Thèmes très sensibles. Au début du XXe siècle, les mises en cause des données factuelles considérées comme le support de l’édifice dogmatique du catholicisme ont déclenché la crise moderniste dans une très grande violence, principalement en France. L’un des spécialistes du « modernisme » théologique, Emile Poulat, pense qu’il s’agit d’un « ébranlement profond » (Poulat, 1996). L’Église autoritaire de 1907 avait cependant encore assez de pouvoir pour geler tout débat délicat, faire taire sur cette question les chercheurs qu’elle contrôlait et le clergé. L’étau s’est desserré lentement jusqu’à Vatican II qui a libéré la recherche. Cependant, vingt ans après, Poulat estime que la crise éclate « à ciel ouvert », affectant la situation du catholicisme (Poulat, 1982, p. 30). En 2013, Jean-Pierre Bacot juge l’état général de l’Église de France catastrophique : 40 000 prêtres en 1975, 17 000 en 2010 et, selon ses estimations, un millier en 2025 avec une Église réduite à des restes (Bacot, 2013). Selon tous les historiens, l’origine n’est pas simplement à chercher dans un déficit d’aggiornamento pastoral, qui pourrait être surmonté dans des changements du visage de l’institution ecclésiale. Plus profondément règne un malaise intellectuel concernant le contenu du message délivré. Il remonte à la crise moderniste. Un retour s’impose donc sur ce moment historique. Nous allons circonscrire la crise moderniste, en dégager des enjeux à travers son impact sur la littérature et une analogie avec ce qui s’est passé en philosophie. Puis nous reviendrons sur l’Église actuelle.
------
VOTRE CONSIGNE >>
Répondez brièvement aux questions suivantes sur l'extrait consacré à la crise moderniste :
1. Dans quel pays la crise moderniste s'est-elle principalement déclenchée avec une très grande violence ?
2. Quel événement a fini par libérer la recherche ?
3. Combien de prêtres l'Église de France comptait-elle en 1975 et en 2010, selon Jean-Pierre Bacot ?

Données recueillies
------
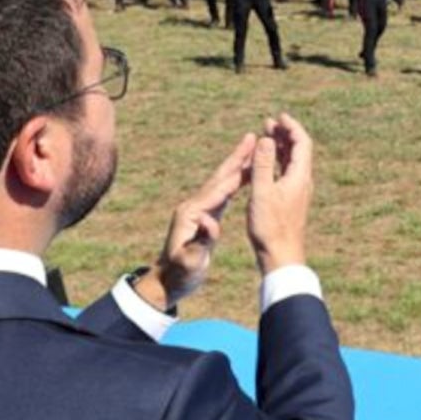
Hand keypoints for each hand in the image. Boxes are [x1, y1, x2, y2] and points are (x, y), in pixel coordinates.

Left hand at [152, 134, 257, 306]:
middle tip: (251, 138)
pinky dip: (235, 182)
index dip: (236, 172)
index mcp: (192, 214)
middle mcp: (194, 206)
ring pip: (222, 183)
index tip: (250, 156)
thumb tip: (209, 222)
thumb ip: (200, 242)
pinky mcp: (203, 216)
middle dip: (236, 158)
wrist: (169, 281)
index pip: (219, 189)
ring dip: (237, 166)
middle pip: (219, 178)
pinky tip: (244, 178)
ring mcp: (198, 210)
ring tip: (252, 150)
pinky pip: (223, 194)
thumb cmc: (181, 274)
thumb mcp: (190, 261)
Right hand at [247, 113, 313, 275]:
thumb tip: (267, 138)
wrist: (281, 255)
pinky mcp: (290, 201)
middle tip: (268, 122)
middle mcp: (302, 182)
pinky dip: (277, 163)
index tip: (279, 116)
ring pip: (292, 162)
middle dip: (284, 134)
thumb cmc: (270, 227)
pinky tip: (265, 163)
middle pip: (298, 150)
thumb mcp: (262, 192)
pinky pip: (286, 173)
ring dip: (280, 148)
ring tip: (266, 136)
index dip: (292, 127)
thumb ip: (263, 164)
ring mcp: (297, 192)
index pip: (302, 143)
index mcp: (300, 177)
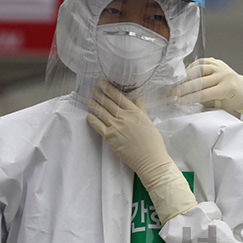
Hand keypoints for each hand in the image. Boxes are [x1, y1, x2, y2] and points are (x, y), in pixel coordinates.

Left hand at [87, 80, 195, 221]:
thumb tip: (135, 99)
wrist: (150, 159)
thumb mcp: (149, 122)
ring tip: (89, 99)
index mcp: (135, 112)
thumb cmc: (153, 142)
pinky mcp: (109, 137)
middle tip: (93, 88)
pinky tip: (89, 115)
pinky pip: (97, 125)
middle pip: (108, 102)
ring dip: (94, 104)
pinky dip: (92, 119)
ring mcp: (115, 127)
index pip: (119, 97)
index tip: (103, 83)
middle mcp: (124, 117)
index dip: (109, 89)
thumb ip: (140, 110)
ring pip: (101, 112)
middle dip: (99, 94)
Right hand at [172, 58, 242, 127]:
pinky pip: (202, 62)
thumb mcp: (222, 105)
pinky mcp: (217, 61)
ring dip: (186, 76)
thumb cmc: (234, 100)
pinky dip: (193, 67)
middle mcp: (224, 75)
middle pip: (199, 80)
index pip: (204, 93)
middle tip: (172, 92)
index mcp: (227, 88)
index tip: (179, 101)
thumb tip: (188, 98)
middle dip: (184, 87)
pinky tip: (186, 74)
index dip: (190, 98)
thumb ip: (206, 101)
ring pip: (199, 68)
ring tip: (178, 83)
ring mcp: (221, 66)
------
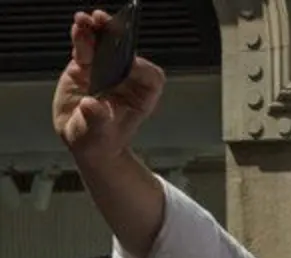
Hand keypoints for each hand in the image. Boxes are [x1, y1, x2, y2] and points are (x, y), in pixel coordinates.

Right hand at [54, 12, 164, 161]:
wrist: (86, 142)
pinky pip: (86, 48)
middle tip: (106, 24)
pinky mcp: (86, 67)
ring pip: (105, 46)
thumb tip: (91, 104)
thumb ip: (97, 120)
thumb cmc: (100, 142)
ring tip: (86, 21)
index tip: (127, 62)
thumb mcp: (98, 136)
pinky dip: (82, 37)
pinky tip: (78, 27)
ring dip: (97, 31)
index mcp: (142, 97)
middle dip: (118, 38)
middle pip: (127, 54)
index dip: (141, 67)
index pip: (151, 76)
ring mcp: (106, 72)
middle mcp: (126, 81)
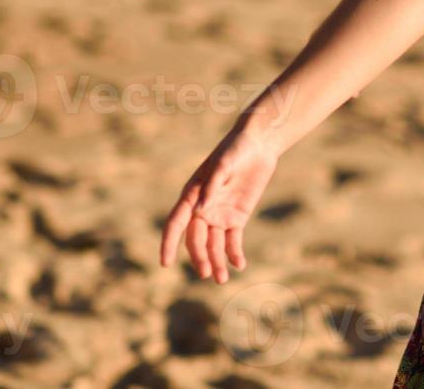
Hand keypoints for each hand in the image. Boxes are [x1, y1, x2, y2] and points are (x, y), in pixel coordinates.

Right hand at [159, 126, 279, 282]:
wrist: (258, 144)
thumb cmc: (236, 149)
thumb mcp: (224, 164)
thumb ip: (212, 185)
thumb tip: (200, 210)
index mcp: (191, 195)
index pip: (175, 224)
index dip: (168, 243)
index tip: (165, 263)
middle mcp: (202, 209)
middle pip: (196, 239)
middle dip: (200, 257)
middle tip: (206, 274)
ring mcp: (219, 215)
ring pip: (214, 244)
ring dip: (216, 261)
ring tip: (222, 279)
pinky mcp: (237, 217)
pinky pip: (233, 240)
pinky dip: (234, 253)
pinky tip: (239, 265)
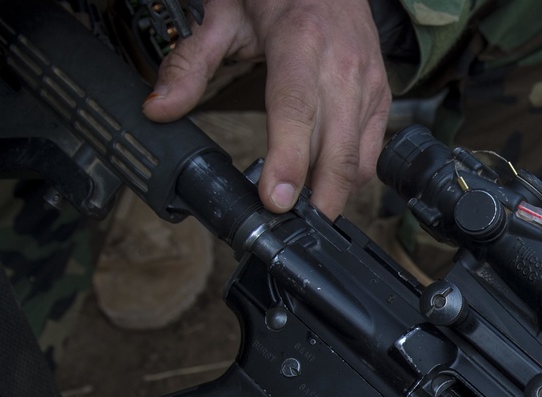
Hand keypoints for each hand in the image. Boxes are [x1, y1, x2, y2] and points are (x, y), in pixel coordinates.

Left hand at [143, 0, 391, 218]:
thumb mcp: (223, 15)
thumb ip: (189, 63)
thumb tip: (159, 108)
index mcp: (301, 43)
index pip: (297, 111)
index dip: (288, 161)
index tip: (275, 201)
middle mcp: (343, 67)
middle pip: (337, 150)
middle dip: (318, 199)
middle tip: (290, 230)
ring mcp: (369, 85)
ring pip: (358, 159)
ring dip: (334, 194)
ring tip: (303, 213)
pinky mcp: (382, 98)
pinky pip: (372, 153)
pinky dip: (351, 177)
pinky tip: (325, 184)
------
RÉPONSE ATTENDUE >>
1. En France.
2. Vatican II.
3. 40 000 en 1975 et 17 000 en 2010.